Родившись в эпоху романа, даже такой не-роман, как «Война и мир», не мог быть чистым эпосом, несмотря на гомеровскую широту охвата. Это воскресение, явившееся и преображением. «Неправильность» «Войны и мира» в сравнении с эпосом видна в самом импульсе повествования, ностальгическом импульсе души в сторону безвозвратно утраченного прошлого. В этом смысле, – позволю себе парадокс, – «Война и мир» – творение не историографической, а субъективной, личной и нравственной, памяти. Главное в «Войне и мире» не то, что Толстой проецирует индивидуальный и семейный опыт русского дворянства в исторически предшествующую эпоху, а то, что в романе оживает уникальный момент русской истории, момент патриархальной прочности и единодушия общества перед лицом пришедшего с европейского Запада врага. Здесь следует подчеркнуть, вернее, наметить два момента. Во-первых, соотношение мира русского и мира западного, символизируемое Кутузовым и Наполеоном; здесь возникает проблема роли славянофильского влияния на Толстого. Но, пожалуй, важнее второй момент, впрочем, взаимосвязанный с первым: я имею в виду общинный принцип (общность).

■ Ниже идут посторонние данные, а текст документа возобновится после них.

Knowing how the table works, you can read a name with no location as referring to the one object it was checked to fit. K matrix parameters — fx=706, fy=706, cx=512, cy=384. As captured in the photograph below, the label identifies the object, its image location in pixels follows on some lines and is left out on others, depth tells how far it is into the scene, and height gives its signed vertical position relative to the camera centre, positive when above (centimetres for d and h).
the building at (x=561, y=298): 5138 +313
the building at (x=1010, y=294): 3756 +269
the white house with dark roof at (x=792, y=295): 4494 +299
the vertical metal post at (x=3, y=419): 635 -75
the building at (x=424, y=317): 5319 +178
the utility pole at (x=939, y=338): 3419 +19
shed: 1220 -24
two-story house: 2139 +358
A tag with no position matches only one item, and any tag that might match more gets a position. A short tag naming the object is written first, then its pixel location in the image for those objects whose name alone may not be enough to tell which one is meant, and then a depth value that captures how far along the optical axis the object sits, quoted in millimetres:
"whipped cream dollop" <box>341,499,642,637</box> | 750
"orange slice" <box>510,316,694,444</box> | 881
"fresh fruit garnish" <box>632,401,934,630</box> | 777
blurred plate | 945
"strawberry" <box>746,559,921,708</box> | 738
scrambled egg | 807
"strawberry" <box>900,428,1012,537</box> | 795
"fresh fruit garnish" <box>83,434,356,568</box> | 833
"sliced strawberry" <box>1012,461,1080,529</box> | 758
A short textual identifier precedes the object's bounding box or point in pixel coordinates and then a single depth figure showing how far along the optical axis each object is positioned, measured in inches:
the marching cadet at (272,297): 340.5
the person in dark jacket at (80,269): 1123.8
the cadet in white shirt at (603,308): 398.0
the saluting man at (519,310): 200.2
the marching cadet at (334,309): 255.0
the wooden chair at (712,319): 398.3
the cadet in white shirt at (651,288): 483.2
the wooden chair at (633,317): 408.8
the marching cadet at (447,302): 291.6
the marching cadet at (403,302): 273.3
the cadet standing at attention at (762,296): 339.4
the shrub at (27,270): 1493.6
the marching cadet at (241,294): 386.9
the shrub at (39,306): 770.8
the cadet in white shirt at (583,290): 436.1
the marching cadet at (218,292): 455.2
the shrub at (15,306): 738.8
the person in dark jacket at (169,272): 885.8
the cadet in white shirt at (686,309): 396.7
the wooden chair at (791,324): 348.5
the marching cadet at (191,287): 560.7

Исходя из известного разграничения, проводимого немецким социологом Фердинандом Теннисом, можно сказать, что в художественной прозе Толстого общество, как условная механическая совокупность отношений между отдельными индивидами, противопоставляется общности (общине), как органическому целому с подлинно человеческими свободными связями между людьми. «Война и мир» – самое крупное произведение, отразившее общинную философию, так же как казачьи повести, тоже построенные на оппозиции общность – общество. Следует отметить, что и внутри общинного единства, осуществившегося в России 1812 года, Толстой выделяет неосуществившуюся потенциальную общность, еще более подлинную, даже единственно подлинную – общность мира Каратаева и Кутузова.
Однако эта общинная реальность идеальна, она переживается как ностальгия морального порядка и память души, когда мир Ростовых, родной и милый мир дворянских усадеб с его патриархальными крестьянами начинает превращаться в нечто подобное тому, что полвека спустя Чехов, в совершенно иной тональности, символизирует в образе «вишневого сада». Этой особенностью исторического момента и духовного настроя обусловлен и тон социальной и семейной идиллии, усиливающий неповторимую прелесть «Войны и мира» и покрывающий легкой лирической рябью ее эпическую гладь. И все-таки «Война и мир» не только психоэпопея, в которой под мощным нравственным напором в сущности христианского стремления к человеческой солидарности и внутренней свободе личности осуществляется слитное единство телесной пластики и духовной глубины. «Война и мир» и нечто большее. «Война и мир» – это и философия, вернее, она пронизана того рода философией, которая оказала формирующее воздействие на весь русский роман как ни на один из европейских романов. «Война и мир» – это философия истории.